Ein Sommerabend Ende August 2006, ländliche Straße, leider keine reine Idylle.

Zwei Autofahrer treffen aufeinander. Der eine, 29 Jahre alt, sitzt in einem PKW mit ungarischem Kennzeichen.

Der andere, ein 21-jähriger Soldat, fährt hinter ihm und ärgert sich. "Seine Fahrweise hat mich extrem gestört!", sagte er vor Gericht.

"Wahrscheinlich hat er sich aufgeregt, weil ich nur 90 gefahren bin", meinte der andere.

Es folgt: Wechselweises Überholen, Abbremsen vor dem überholten Fahrzeug, Aufblenden.

Und dann: Bei einer Busstation fahren beide Lenker rechts ran.

Showdown am Straßenrand.

"Er steigt aus, nimmt die Pistole, repetiert durch - vom Fernsehen kenne ich das Geräusch, Tschack-Tschack - und hält mir die Pistole an", berichtete der 29-Jährige. "Scheiß-Ungar", soll der Soldat zu ihm gesagt haben, "i blas' di um!"

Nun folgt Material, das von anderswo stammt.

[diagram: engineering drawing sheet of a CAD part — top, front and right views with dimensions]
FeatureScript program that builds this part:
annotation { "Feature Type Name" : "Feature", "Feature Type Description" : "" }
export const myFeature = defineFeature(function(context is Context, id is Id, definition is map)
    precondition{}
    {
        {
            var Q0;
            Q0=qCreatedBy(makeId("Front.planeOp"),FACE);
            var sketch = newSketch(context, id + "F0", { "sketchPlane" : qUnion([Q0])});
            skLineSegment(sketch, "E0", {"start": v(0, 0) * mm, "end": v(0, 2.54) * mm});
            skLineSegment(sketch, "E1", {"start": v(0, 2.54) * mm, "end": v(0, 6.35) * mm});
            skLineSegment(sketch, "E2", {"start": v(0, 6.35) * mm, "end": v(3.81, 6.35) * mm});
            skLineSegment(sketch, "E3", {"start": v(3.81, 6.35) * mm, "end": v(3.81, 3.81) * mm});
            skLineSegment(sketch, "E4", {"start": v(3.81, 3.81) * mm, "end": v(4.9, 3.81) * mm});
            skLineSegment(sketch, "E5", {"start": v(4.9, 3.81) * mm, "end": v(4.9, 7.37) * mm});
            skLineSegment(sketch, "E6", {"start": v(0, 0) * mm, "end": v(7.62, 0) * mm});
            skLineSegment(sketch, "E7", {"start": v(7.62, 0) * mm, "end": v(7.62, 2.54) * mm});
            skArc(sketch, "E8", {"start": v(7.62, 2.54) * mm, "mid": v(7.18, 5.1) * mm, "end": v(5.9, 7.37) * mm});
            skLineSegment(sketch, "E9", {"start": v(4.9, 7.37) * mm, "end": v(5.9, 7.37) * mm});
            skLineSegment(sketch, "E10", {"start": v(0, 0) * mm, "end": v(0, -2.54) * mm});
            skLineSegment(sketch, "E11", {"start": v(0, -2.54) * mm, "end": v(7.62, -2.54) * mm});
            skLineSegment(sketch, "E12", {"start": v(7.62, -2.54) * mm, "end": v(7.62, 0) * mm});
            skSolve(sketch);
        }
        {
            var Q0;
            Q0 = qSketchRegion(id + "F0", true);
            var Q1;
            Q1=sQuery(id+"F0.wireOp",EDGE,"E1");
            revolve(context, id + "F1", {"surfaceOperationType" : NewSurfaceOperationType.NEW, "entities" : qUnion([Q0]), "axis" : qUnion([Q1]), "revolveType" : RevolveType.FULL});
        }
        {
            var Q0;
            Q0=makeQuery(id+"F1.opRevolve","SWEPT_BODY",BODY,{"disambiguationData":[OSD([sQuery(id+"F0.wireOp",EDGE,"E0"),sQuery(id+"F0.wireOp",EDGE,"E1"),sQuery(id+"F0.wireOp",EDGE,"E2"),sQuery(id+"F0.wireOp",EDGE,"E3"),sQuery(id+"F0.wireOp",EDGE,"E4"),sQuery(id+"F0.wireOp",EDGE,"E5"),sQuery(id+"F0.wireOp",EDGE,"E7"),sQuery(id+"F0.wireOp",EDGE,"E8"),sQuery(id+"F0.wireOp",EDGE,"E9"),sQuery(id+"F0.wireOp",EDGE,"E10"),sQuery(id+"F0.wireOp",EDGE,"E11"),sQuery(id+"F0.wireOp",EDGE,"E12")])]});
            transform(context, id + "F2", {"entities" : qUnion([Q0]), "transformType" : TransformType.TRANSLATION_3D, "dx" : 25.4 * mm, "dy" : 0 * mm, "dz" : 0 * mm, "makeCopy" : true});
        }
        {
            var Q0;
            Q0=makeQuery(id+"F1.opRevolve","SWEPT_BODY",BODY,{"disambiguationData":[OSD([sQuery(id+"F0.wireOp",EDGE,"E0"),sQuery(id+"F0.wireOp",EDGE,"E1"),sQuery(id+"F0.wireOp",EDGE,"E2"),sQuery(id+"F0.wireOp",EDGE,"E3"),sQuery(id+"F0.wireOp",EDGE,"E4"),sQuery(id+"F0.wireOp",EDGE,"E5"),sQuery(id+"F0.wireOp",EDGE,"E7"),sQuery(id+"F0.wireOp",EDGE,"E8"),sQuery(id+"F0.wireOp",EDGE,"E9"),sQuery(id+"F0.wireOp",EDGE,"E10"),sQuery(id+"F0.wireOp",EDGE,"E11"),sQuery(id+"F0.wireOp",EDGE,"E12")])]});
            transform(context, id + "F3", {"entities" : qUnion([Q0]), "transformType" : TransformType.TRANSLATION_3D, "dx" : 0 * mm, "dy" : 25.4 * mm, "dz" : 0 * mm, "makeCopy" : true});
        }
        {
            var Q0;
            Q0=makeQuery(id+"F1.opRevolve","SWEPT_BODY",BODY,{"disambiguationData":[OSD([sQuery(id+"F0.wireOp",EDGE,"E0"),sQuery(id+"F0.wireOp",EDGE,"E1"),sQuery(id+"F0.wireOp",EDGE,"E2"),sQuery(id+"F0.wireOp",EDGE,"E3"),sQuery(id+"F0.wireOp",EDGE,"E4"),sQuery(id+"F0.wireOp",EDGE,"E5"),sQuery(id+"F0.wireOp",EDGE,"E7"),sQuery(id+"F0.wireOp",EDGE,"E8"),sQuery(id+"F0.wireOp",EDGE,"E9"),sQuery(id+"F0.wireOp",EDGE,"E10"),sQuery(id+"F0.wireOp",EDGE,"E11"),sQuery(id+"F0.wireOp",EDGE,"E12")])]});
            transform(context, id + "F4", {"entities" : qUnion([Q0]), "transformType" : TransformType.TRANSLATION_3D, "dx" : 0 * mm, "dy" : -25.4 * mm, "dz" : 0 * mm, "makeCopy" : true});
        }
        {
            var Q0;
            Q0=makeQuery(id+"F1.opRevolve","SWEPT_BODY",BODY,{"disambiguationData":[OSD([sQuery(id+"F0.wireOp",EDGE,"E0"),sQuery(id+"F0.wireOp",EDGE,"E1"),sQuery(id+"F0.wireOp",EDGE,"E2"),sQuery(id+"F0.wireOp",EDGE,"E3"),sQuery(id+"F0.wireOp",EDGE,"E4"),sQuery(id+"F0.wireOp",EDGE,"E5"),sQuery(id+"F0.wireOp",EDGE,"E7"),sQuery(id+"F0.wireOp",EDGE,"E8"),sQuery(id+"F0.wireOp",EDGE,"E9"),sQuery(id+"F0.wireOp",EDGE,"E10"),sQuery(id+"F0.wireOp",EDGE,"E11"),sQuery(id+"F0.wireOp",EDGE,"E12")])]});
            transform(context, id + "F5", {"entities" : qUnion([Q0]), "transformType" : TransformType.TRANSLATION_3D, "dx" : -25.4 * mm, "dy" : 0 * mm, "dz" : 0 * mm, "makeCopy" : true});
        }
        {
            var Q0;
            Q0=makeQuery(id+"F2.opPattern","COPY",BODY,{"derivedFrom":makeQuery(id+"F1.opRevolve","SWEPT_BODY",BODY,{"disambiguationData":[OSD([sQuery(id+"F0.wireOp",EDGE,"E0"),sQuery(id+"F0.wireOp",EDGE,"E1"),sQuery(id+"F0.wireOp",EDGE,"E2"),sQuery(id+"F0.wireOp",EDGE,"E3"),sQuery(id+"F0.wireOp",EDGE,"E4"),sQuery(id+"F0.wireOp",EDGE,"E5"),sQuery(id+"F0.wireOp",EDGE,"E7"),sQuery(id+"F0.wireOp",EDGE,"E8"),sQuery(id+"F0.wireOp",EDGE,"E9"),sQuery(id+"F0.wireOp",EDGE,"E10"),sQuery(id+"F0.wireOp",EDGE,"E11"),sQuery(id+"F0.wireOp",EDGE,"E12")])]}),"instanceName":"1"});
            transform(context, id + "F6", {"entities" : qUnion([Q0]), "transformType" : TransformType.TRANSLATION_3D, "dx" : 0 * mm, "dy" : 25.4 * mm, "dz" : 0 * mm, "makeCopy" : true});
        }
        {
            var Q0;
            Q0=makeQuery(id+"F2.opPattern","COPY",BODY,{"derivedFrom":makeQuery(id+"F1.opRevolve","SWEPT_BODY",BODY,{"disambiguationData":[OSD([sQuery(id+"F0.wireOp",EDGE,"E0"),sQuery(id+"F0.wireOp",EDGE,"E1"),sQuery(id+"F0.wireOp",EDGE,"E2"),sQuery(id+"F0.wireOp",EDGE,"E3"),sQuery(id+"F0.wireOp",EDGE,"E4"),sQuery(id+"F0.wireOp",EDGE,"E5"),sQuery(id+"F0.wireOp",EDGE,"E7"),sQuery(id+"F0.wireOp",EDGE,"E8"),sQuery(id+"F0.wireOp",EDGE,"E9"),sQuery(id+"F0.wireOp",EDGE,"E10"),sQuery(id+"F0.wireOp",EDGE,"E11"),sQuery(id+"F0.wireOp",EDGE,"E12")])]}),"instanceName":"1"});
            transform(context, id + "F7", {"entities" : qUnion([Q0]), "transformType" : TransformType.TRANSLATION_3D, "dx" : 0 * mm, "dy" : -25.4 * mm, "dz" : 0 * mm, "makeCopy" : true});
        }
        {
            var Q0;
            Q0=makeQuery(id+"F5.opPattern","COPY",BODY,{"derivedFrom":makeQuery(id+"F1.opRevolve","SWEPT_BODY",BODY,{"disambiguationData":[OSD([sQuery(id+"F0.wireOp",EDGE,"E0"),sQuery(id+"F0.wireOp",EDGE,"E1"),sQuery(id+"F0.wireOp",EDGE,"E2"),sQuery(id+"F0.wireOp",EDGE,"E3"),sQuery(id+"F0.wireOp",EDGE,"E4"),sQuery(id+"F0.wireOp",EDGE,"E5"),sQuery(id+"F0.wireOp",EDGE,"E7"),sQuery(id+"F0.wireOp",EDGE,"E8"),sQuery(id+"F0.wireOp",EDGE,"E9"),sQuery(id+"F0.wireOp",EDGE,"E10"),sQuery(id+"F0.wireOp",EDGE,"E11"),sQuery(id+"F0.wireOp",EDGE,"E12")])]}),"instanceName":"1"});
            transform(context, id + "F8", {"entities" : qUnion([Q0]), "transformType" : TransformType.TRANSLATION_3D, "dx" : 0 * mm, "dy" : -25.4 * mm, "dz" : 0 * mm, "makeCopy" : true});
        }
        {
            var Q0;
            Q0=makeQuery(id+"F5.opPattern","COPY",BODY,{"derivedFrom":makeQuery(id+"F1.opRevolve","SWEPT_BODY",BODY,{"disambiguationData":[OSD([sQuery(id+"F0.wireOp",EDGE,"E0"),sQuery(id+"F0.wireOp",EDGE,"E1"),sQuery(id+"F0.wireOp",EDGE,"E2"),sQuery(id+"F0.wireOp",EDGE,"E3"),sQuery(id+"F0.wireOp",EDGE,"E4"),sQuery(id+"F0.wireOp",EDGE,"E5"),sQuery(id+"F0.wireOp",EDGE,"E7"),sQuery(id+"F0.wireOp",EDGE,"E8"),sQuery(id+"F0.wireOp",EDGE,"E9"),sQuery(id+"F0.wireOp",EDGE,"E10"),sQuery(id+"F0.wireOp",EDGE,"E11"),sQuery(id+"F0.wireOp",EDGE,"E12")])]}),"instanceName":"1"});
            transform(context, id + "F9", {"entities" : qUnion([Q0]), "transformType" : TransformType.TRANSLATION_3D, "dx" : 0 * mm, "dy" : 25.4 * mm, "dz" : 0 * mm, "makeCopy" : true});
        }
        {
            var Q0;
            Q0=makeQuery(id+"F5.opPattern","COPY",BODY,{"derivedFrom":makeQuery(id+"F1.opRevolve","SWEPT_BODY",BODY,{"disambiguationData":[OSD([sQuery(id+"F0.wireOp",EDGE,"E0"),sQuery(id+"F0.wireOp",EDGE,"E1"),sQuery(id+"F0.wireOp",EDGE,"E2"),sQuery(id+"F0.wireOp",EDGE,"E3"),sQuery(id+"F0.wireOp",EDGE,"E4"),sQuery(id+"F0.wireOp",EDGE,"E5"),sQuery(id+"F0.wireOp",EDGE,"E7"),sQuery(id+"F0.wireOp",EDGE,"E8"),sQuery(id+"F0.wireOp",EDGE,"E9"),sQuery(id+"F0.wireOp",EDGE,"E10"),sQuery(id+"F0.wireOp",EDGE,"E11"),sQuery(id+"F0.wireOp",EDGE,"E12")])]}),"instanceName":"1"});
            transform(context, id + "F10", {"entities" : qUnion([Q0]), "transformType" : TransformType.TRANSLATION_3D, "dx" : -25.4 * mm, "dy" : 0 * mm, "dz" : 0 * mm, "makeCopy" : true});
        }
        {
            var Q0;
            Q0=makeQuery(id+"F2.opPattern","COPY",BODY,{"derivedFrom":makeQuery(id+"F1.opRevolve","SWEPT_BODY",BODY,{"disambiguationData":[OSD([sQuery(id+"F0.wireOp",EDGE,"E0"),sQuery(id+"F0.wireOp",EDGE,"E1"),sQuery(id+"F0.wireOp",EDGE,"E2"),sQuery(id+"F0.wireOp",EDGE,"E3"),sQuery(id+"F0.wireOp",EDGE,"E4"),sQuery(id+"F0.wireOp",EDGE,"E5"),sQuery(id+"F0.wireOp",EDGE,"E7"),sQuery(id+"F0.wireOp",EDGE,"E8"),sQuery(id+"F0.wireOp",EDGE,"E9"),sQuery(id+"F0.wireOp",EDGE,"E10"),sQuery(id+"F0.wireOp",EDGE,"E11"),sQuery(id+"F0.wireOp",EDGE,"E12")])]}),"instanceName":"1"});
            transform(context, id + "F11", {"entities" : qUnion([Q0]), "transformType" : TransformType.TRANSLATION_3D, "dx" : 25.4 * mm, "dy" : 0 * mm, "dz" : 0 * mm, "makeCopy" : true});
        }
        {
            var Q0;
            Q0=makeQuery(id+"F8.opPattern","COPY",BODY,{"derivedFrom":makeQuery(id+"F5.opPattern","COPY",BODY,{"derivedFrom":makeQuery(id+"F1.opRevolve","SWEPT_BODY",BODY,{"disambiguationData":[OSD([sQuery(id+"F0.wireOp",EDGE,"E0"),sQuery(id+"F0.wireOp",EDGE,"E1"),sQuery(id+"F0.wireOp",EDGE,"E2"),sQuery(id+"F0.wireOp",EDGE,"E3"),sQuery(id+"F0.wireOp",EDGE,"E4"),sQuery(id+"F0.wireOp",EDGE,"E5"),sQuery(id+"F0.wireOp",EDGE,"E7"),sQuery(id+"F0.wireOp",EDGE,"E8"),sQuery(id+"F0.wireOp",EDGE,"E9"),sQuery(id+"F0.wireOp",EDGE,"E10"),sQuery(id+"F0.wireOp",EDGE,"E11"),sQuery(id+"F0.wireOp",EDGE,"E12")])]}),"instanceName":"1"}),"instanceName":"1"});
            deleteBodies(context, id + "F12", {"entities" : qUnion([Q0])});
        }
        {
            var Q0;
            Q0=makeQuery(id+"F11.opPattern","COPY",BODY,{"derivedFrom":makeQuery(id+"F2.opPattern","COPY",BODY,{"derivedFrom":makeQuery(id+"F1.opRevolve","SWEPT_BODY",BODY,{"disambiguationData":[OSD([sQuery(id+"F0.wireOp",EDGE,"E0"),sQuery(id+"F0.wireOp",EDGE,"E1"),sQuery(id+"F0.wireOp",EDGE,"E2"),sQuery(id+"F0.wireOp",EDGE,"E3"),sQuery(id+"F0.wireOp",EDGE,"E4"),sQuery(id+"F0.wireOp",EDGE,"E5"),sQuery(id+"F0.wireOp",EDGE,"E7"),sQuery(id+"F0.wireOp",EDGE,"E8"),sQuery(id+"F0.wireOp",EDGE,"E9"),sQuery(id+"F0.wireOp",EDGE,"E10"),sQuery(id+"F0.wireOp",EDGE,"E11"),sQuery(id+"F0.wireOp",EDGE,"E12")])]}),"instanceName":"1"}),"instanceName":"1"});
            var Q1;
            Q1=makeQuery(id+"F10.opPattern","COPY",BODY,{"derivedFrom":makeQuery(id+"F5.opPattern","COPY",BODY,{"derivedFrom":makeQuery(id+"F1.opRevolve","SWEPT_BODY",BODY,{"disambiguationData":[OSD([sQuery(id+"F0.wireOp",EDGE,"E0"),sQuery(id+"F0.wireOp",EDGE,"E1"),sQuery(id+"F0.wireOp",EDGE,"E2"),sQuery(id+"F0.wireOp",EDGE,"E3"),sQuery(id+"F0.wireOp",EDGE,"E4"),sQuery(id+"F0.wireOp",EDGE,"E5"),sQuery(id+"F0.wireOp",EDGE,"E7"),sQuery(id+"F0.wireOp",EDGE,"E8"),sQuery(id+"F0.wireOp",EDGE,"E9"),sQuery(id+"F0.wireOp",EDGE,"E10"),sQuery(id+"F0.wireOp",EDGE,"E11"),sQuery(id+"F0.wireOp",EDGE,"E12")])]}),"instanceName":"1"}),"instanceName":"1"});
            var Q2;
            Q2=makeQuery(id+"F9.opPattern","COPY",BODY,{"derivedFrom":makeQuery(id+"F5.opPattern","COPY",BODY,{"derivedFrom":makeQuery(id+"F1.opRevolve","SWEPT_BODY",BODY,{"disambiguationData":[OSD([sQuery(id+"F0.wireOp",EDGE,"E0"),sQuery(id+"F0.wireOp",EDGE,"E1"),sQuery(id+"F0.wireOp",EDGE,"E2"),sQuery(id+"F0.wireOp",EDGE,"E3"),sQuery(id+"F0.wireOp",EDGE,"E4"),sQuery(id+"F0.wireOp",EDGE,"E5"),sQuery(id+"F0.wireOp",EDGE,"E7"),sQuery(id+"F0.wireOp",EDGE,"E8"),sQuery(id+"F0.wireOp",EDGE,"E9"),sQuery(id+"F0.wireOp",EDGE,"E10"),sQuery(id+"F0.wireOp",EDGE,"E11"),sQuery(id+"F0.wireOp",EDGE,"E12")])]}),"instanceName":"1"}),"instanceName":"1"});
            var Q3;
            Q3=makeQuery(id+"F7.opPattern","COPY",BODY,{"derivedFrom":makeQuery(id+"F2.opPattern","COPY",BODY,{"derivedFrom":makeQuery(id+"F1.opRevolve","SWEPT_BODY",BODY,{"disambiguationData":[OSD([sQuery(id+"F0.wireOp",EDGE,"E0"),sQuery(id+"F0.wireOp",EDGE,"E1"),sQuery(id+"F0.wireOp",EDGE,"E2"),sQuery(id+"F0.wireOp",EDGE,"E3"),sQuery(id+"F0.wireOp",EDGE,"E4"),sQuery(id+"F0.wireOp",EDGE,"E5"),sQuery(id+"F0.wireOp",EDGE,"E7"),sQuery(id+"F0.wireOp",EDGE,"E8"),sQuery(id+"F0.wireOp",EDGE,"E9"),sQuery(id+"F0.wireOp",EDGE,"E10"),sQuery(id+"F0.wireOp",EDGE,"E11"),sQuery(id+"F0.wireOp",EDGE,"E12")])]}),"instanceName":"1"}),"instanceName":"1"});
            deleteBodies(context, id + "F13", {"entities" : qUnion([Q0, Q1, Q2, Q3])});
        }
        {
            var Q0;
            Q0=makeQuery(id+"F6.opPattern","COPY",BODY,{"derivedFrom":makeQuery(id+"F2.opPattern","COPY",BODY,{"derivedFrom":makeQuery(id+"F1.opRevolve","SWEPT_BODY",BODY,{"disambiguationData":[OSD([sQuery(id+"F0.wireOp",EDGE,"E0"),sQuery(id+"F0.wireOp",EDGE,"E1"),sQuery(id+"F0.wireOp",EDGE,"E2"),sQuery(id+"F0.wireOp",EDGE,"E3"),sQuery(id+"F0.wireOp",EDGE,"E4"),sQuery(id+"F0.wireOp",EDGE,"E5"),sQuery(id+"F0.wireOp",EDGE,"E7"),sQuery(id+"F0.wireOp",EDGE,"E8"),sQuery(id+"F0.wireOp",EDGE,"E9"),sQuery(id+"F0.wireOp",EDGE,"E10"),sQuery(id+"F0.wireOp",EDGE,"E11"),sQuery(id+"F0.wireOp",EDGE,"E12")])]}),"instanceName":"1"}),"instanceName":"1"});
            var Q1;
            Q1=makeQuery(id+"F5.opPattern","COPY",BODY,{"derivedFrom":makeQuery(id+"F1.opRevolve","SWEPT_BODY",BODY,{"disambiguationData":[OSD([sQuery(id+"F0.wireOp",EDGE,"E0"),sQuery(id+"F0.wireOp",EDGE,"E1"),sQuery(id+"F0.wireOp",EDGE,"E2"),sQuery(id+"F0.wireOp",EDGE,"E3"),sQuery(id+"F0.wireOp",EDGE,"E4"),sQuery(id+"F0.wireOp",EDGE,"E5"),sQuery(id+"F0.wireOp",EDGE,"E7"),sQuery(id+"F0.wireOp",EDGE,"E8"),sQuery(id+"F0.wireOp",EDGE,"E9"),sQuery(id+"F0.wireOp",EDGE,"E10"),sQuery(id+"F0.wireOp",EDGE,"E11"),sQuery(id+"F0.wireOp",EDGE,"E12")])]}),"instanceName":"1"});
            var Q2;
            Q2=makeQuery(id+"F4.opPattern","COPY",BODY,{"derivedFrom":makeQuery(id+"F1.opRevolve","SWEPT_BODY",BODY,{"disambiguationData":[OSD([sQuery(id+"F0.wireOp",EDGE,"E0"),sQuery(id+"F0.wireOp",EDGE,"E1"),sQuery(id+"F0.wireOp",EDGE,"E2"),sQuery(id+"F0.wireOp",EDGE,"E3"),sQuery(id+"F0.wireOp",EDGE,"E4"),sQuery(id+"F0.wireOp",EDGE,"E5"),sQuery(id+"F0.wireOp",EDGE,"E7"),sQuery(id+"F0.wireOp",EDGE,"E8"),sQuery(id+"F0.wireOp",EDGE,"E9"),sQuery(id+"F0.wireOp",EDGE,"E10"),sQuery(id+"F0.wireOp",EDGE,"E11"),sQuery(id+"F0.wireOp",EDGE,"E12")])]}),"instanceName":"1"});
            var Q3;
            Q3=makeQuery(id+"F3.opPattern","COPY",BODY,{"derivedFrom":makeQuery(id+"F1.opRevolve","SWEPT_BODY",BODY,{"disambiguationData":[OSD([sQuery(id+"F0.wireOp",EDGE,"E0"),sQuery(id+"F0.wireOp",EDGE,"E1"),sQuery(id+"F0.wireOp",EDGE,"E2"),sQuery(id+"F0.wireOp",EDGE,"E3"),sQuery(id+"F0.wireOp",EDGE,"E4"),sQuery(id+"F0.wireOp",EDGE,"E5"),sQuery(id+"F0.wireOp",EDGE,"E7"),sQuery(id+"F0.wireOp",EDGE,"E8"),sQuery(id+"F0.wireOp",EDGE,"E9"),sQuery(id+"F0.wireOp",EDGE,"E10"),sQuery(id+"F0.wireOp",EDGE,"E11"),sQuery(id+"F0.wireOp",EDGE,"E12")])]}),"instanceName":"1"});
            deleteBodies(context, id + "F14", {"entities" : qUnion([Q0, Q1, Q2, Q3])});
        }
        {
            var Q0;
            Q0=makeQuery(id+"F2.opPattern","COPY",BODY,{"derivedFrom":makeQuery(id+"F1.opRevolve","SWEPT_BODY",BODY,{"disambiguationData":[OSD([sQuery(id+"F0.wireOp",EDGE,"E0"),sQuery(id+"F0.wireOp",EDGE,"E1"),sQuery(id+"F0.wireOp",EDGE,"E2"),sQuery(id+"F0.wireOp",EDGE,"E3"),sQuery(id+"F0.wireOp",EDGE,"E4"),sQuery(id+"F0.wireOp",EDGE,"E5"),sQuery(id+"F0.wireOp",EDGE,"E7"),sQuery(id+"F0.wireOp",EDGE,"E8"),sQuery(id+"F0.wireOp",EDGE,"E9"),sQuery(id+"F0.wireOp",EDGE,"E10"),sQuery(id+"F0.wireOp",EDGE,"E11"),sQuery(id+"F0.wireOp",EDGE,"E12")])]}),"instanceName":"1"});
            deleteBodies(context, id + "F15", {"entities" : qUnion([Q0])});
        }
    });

Der Soldat bestritt, eine Pistole in der Hand gehalten zu haben. Vielleicht habe sein Kontrahent das Handy, mit dem er kurz zuvor mit seiner Freundin telefoniert haben will, mit einer Waffe verwechselt?

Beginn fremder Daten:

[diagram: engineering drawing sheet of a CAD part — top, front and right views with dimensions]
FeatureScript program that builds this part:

"Es war ein kurzes Gespräch", beschrieb der Soldat die Situation. "Er ist relativ nah auf mich zugekommen. Deshalb habe ich gesagt, dass ich ihm eine prack' oder anrauch'."

Der andere habe sich über seine Fahrweise aufgeregt, so der Soldat. "Wobei ich der Meinung war, meine Fahrweise war in Ordnung."

"Ich habe geglaubt, es ist aus", sagte der 29-Jährige. Richtig Panik habe er gehabt.

Er könne es zu "100 Prozent beschwören", dass der Soldat, damals in Uniform, eine Pistole und nicht ein Mobiltelefon in der Hand hatte.

Der geschockte Lenker speicherte die Nummerntafel des Kontrahenten am Handy ein und fuhr zum nächsten Polizeiposten.

Die Polizei hielt wenig später Nachschau im Auto des Soldaten, der bereits bei seiner Freundin angekommen war, fand jedoch keine Waffe.

Die Richterin sprach den 21-Jährigen der gefährlichen Drohung schuldig und verurteilte ihn zu drei Monaten Freiheitsstrafe auf Bewährung. "Für mich war die Aussage des Zeugen glaubwürdiger", sagte sie.

Zum Abschied gab die Richterin dem Angeklagten und dem Zeugen noch die Moral von der Geschicht' mit auf den Weg: "Man fährt nie an den Straßenrand, auch wenn man sich noch so ärgert!"